A tecnologia é vista por Marcuse como uma parte integrante do sistema de dominação que se exerce sobre as sociedades - tal como concluíram Adorno e Horkheimer. Neste sentido, este autor vai além ao considerar que a tecnologia não pode ser isolada do uso que lhe é dado em cada sociedade. Embora as reflexões deste autor se referissem às sociedades desenvolvidas (ocidentais), sua análise das transformações tecnológicas pode ser extensiva às sociedades em vias de desenvolvimento – como é o caso de Moçambique -, visto que estas sociedades ao ingressarem nas sociedades de

informação, exigem que se examinem as condições reais dos usos das

tecnologias, em conformidade com suas carências e culturas específicas, diferentes das do Ocidente.

Jurgen Habermas, com o seu trabalho sobre o espaço público, vê esse espaço como um lugar de mediações entre a Sociedade e o Estado, que permite “a discussão pública em reconhecimento comum da força da razão e a riqueza da troca de argumentos entre indivíduos, confronto de ideias e de opiniões esclarecidas (Aufklarung)” (MATTELART, 1999, p.82). Este autor vê os meios de comunicação inspirados no modelo comercial, favorecendo a manipulação da opinião, a padronização, a massificação e a atomização do público, fazendo com que o cidadão seja um consumidor passivo. Em face deste estado passivo em que se vê sujeito o cidadão, Habermas coloca como solução a “reestruturação das formas de comunicação num espaço público

estendido ao conjunto da sociedade” (idem, p.83), pois as suas preocupações prendem-se à democratização dos meios de comunicação.
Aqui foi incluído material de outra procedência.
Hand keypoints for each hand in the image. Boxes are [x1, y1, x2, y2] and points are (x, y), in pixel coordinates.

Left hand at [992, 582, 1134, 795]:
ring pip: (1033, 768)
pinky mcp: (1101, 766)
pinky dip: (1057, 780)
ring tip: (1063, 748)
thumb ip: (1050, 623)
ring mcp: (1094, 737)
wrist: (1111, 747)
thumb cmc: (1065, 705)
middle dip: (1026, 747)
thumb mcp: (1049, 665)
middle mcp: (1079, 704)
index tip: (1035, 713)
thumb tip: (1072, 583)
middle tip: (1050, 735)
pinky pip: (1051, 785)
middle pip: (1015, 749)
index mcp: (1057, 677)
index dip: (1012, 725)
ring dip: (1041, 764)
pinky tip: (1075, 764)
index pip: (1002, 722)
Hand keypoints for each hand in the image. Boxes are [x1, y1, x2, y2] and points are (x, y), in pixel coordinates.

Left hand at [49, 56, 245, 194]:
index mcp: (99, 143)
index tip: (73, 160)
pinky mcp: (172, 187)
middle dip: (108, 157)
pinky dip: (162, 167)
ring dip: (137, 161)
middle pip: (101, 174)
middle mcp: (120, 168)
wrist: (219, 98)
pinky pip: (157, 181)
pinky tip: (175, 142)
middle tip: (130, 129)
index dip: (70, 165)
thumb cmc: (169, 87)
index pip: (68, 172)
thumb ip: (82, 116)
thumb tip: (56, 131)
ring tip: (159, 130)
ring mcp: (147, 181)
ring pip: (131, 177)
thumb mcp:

Nas décadas de 60 e 70, com o raciocínio de Louis Althusser sobre os aparelhos ideológicos do Estado (escola, igreja, mídia, famílias etc.) analisa-se a mídia como um dos instrumentos usados pela classe dominante para assegurar, garantir e perpetuar o monopólio da violência simbólica sobre as sociedades.

Efetivamente, a Teoria Crítica desempenhou um papel crucial no questionamento das transformações tecnológicas que vem ocorrendo, nos últimos cem anos. Os autores integrantes da Teoria Crítica recusam-se a apenas congratular os benefícios destas transformações, concentrando-se nos seus efeitos problemáticos na vida das sociedades. Estas referências ainda que não venham a ser utilizadas diretamente na análise que fare sobre a presença das TIC nas escolas públicas de Moçambique, foram indispensáveis à constituição de um pano de fundo para minha reflexão sobre o tema.